В нем жило ощущение вины. Почему? Потому что он первый определил тактику этих групп; определил, но не смог предупредить Миколу именно об этой засаде!

— Остаются два возможных выхода — на Бушино и на Гадючку. Здесь нас, конечно, ждут. Здесь, конечно, основные силы карателей. Гадючка для нас удобнее. Эта дорога открывает перед нами северные леса, полную свободу. Зато Бушино дает возможность выйти сразу к «железке». Вывод: в одном месте демонстрировать прорыв, в другом прорываться на самом деле. Но нужно, чтобы немцы поверили. Чтоб еще до нашего прорыва перебросили силы в одно место. Стало быть, надо дать немцам ложные сведения. Мы приготовили письмо к соседям, к Фендосову. Просим ударить по Гадючке и оказать помощь.

Шурка уже начал догадываться, куда ведет гладкая, ровная, правильная речь Сычужного.

— Задача: как в короткий срок доставить немцам это письмо, чтобы создать достоверность? Решение: письмо должно быть обнаружено как можно дальше от отряда, близ Фендосова, и, кроме того, связным, который попадет к немцам, должен быть не случайный человек. Такой не случайный, более того, хорошо известный их контрразведке человек — Микола Таранец.

Сычужный замолчал.
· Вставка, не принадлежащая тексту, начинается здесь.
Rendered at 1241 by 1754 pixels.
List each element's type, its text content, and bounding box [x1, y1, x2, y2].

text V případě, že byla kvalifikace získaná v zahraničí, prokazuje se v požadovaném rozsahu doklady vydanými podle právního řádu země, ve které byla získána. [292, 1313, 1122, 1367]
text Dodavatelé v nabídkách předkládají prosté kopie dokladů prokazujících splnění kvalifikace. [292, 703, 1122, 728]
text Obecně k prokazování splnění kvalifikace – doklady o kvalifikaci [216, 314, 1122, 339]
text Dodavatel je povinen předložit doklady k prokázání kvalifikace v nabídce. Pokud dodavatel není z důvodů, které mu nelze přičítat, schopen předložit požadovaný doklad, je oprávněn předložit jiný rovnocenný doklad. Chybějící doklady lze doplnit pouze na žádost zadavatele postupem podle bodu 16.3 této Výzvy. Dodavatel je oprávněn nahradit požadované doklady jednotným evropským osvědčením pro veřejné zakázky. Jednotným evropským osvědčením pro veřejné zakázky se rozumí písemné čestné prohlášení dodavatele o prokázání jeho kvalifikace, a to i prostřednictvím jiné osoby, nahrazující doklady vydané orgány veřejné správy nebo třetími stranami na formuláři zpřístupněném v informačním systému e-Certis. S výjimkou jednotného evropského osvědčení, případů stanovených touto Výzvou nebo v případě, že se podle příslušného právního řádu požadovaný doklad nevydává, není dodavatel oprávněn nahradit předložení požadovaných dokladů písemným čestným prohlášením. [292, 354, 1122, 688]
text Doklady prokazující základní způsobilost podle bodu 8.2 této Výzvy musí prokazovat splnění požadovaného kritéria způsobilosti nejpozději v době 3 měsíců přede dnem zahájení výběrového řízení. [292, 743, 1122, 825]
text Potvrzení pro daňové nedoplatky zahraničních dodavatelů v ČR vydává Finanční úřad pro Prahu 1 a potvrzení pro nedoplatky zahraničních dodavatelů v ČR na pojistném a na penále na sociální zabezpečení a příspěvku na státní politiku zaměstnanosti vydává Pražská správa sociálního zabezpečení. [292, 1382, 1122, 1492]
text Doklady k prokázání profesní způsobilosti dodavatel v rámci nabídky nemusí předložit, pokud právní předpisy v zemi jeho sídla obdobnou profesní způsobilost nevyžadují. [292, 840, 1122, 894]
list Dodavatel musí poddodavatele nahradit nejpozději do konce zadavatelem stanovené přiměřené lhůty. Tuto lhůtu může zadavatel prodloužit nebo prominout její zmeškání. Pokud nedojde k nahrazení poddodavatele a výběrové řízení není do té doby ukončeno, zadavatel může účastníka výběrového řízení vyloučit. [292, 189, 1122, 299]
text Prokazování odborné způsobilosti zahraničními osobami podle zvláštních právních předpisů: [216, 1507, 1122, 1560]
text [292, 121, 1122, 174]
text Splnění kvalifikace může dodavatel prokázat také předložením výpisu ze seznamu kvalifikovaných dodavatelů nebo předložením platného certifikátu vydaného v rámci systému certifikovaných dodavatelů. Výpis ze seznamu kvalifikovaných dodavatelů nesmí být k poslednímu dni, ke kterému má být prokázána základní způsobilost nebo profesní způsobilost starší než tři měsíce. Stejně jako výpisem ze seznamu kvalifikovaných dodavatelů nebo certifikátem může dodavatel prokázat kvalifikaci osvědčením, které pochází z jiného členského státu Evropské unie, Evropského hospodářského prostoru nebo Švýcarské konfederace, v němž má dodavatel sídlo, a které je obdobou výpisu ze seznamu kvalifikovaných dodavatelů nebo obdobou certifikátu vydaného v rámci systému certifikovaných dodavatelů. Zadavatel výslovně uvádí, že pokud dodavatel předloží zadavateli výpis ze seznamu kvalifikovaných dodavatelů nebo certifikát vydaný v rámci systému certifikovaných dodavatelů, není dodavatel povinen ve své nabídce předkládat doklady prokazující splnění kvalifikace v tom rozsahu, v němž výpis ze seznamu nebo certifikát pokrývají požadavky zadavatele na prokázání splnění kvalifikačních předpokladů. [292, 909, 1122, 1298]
Словно бы одним ветерком повернуло головы всех, кто был в хате, в сторону лавки. И тут же занесло обратно. Нет ведь Миколы. На кого глядеть?

— Письмо должно находиться при Таранце, — продолжает Сычужный говорить о разведчике как о живом. — Вы инсценируете бой и оставите… — Тут Сычужный как будто споткнулся, поморщился, не в силах выговорить холодное, чуждое слово «труп». — И оставите Миколу, — закончил начальник разведки. — Важно, чтобы это произошло до рассвета и немцы не смогли бы сразу, в тот же миг, обнаружить Миколу, иначе они поймут, что он убит раньше и привезен. Теперь займемся деталями. Через двадцать минут выходить.

И вот они стоят перед командирами — Павло Топань, дядько Коронат и Шурка Домок. Все трое разношерстно одетые, никак не похожие на группу бравых воинов, удостоенных особого задания. Только Павло выделяется, словно боевой петух среди дворовых несушек: приоделся Павло, блюдя достоинство настоящего разведчика: на нем короткий, крепко перетянутый ватник, на ремне — ножны с финкой, парабеллум в потертой кобуре; на нем галифе, почти новые, диагоналевые, с широкими выпусками, скрывающими объемистые карманы, а сапоги у Павло особые, те, что шьет отрядный сапожник Ицык Шило только для разведчиков высшей марки, добытчиков, — шевровые, мягкие, бесшумные, с тонкой гнуткой подошвой, охватывающие ногу, как ладонь обхватывает гранатную рукоять.

На праздник оделся Павло, на твой последний праздник, Микола Таранец, на твою панихиду.

Коронат Пантелеевич, как и все ездовые, в брезентовом плаще, стоптанных кирзачах, шапчонке, сбитой на затылок — колхозный человек, дорожная душа. И рядом Шурка в своем укороченном городском пальтишке, вылинявшей клетчатой кепке; под большим квадратным козырьком — облупленный нос, белесые брови, два напряженных зрачка. Мальчишечье лицо.

Во внутреннем кармане пальто у Шурки письмо, написанное тушью на куске холста, адресованное Фендосову, командиру из соседних лесов, — призыв о помощи, просьба ударить по егерям в районе Гадючки, поддержать партизанский прорыв. Батько Парфеник сам расписался на холсте, поставил свою известную всем закорючку. В самый последний час должен Шурка зашить это письмо под подкладку Миколина пиджака, только в последний час; а если попадут они в засаду по дороге, в ближних от Крутопятичей лесах, то надлежит Шурке — для сокрытия партизанского обманного хода — уничтожить письмо или зарыть, по обстоятельствам. Жжется кусок холста, греет Шуркину грудь, как химическая грелка, напоминая о трудном задании и долге. Сотни жизней нитями вплелись в кусок холста и залегли за пазухой у Шурки. Ждут.